Now inside, you're still ticked off, but outside, you are constructively letting others know how you feel without sending out negative feelings, AND you are possibly engaging someone else's help. It could be they have information that could help you, or them simply saying "I'm sorry I caught you at a bad time, I'll check in later." At very least, they've provided a short distraction and allowed your brain a short "time out" from the frustration. In any case, they've helped, and you didn't send out the wrong vibe.

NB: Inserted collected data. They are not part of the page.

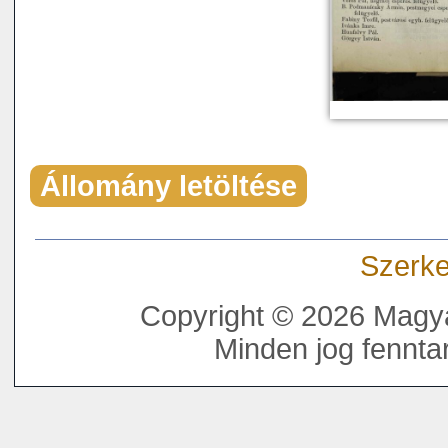
Állomány letöltése
Szerke
Copyright © 2026 Magya
Minden jog fenntar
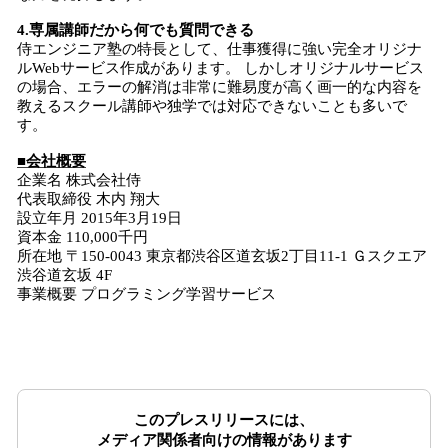
4.専属講師だから何でも質問できる
侍エンジニア塾の特長として、仕事獲得に強い完全オリジナ
ルWebサービス作成があります。 しかしオリジナルサービス
の場合、エラーの解消は非常に難易度が高く画一的な内容を
教えるスクール講師や独学では対応できないことも多いで
す。
■会社概要
企業名 株式会社侍
代表取締役 木内 翔大
設立年月 2015年3月19日
資本金 110,000千円
所在地 〒150-0043 東京都渋谷区道玄坂2丁目11-1 Ｇスクエア
渋谷道玄坂 4F
事業概要 プログラミング学習サービス
このプレスリリースには、
メディア関係者向けの情報があります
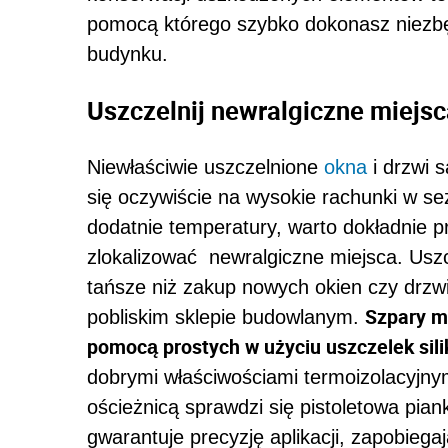
pomocą którego szybko dokonasz niezb
budynku.
Uszczelnij newralgiczne miejsc
Niewłaściwie uszczelnione
okna
i drzwi s
się oczywiście na wysokie rachunki w s
dodatnie temperatury, warto dokładnie prz
zlokalizować newralgiczne miejsca. Uszc
tańsze niż zakup nowych okien czy drzwi
Szpary m
pobliskim sklepie budowlanym.
pomocą prostych w użyciu uszczelek sil
dobrymi właściwościami termoizolacyjn
ościeżnicą sprawdzi się pistoletowa pi
gwarantuje precyzję aplikacji, zapobieg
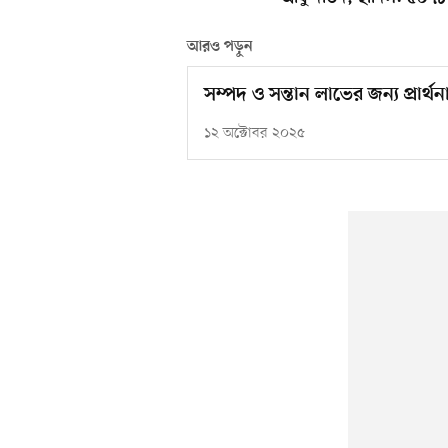
আরও পড়ুন
সম্পদ ও সন্তান লাভের জন্য প্রার্থন
১২ অক্টোবর ২০২৫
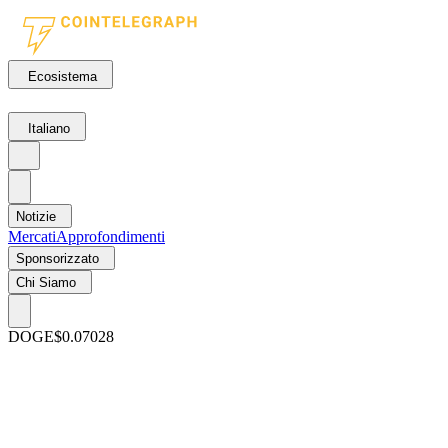
Ecosistema
Italiano
Notizie
Mercati
Approfondimenti
Sponsorizzato
Chi Siamo
DOGE
$0.07028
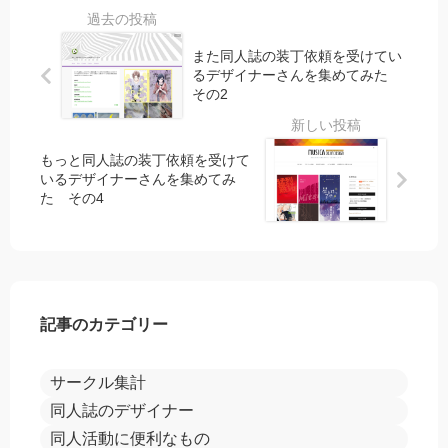
6
5
また同人誌の装丁依頼を受けてい
るデザイナーさんを集めてみた
その2
もっと同人誌の装丁依頼を受けて
いるデザイナーさんを集めてみ
た その4
記事のカテゴリー
サークル集計
同人誌のデザイナー
同人活動に便利なもの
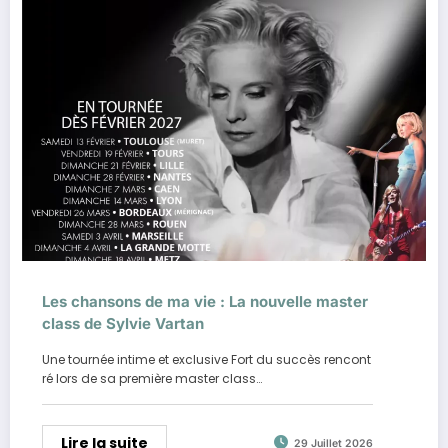
Les chansons de ma vie : La nouvelle master
class de Sylvie Vartan
Une tournée intime et exclusive Fort du succès rencont
ré lors de sa première master class…
Lire la suite
29 Juillet 2026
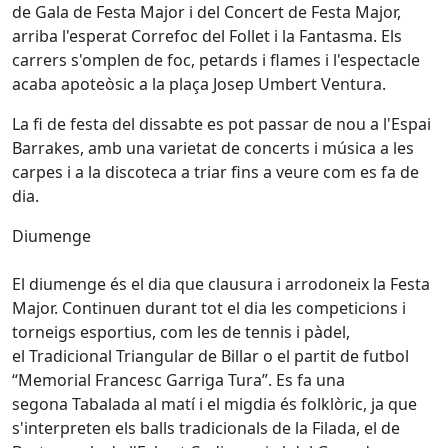
de Gala de Festa Major i del Concert de Festa Major,
arriba l'esperat Correfoc del Follet i la Fantasma. Els
carrers s'omplen de foc, petards i flames i l'espectacle
acaba apoteòsic a la plaça Josep Umbert Ventura.
La fi de festa del dissabte es pot passar de nou a l'Espai
Barrakes, amb una varietat de concerts i música a les
carpes i a la discoteca a triar fins a veure com es fa de
dia.
Diumenge
El diumenge és el dia que clausura i arrodoneix la Festa
Major. Continuen durant tot el dia les competicions i
torneigs esportius, com les de tennis i pàdel,
el Tradicional Triangular de Billar o el partit de futbol
“Memorial Francesc Garriga Tura”. Es fa una
segona Tabalada al matí i el migdia és folklòric, ja que
s'interpreten els balls tradicionals de la Filada, el de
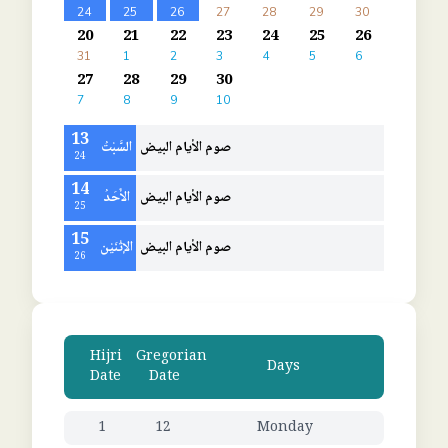
24
25
26
27
28
29
30
20
21
22
23
24
25
26
31
1
2
3
4
5
6
27
28
29
30
7
8
9
10
13
صوم الأيام البيض
السَّبْتُ
24
14
صوم الأيام البيض
الأَحَدُ
25
15
صوم الأيام البيض
الإثْنَيْن
26
Hijri
Gregorian
Days
Date
Date
1
12
Monday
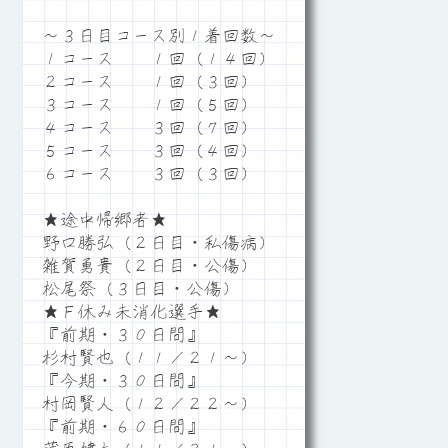
～３日目コース別１着回数～
１コース １回（１４回）
２コース １回（３回）
３コース １回（５回）
４コース ３回（７回）
５コース ３回（４回）
６コース ３回（３回）
★途中帰郷者★
野口勝弘（２日目・私傷病）
雑賀勇貴（２日目・公傷）
松尾祭（３日目・公傷）
★Ｆ休み未消化選手★
『前期・３０日間』
杉村賢也（１１／２１～）
『今期・３０日間』
村岡賢人（１２／２２～）
『前期・６０日間』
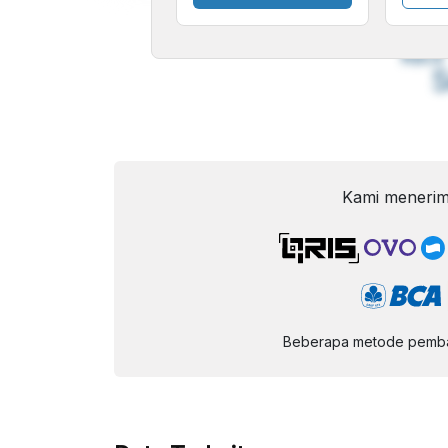
A
Font
F
Kecil
Kami menerim
Beberapa metode pembay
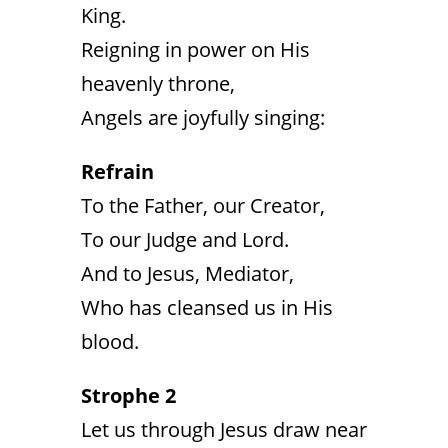
King.
Reigning in power on His
heavenly throne,
Angels are joyfully singing:
Refrain
To the Father, our Creator,
To our Judge and Lord.
And to Jesus, Mediator,
Who has cleansed us in His
blood.
Strophe 2
Let us through Jesus draw near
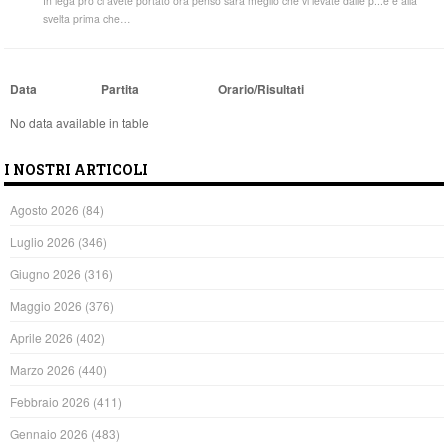
In lega pro ci avete portato ora penso sarà meglio che vi levate dalle p...e e alla
svelta prima che…
Data
Partita
Orario/Risultati
No data available in table
I NOSTRI ARTICOLI
Agosto 2026
(84)
Luglio 2026
(346)
Giugno 2026
(316)
Maggio 2026
(376)
Aprile 2026
(402)
Marzo 2026
(440)
Febbraio 2026
(411)
Gennaio 2026
(483)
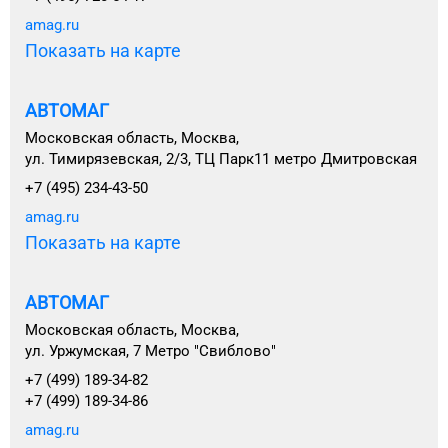
amag.ru
Показать на карте
АВТОМАГ
Московская область, Москва,
ул. Тимирязевская, 2/3, ТЦ Парк11 метро Дмитровская
+7 (495) 234-43-50
amag.ru
Показать на карте
АВТОМАГ
Московская область, Москва,
ул. Уржумская, 7 Метро "Свиблово"
+7 (499) 189-34-82
+7 (499) 189-34-86
amag.ru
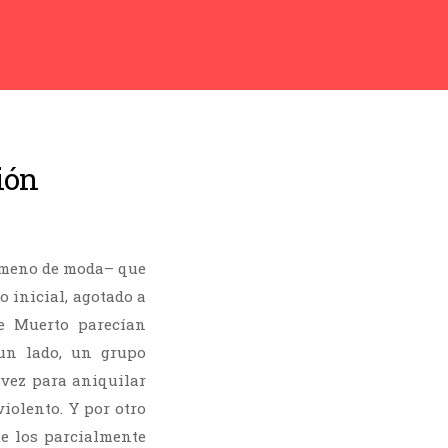
ión
ómeno de moda– que
 inicial, agotado a
te Muerto parecían
 un lado, un grupo
vez para aniquilar
iolento. Y por otro
ue los parcialmente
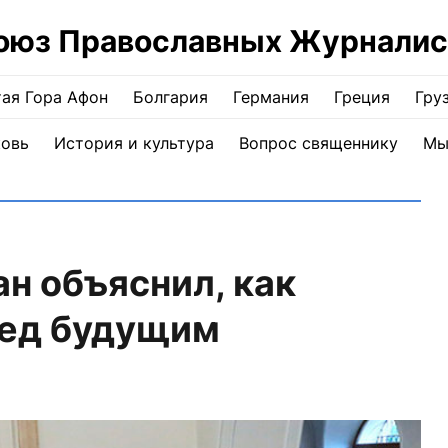
оюз Православных Журналис
ая Гора Афон
Болгария
Германия
Греция
Гру
ковь
История и культура
Вопрос священнику
Мы
н объяснил, как
ред будущим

As far as masking confidence, what better way than to simply have confidence? When you aren't feeling confident, that means that you don't feel that you can handle the situation at hand. I call bullshit on that. You can handle ANYTHING. You can either stop, think it through, come up with a solution and do it. Or you can realize that this is out of your scope and still help by recruiting someone with more ability to help. Most people are actually quite thankful when you say "I'm sorry, I don't know much about this, but Fred does, let me introduce you." Either way, you dealt with the situation confidentally. The only way you will not pull this off (in the eyes of other people) is if you try to tackle it and later have to admit that you didn't have a clue about how to do "it". Only take on stuff that you can at very least show some improvement, all others seek other help.
I hope that his doesn't sound too much like Dr. Phil, but I am not just writing this because I "think" it works, I "know" it does for me. I hope that you can get some mileage out of it. Good luck!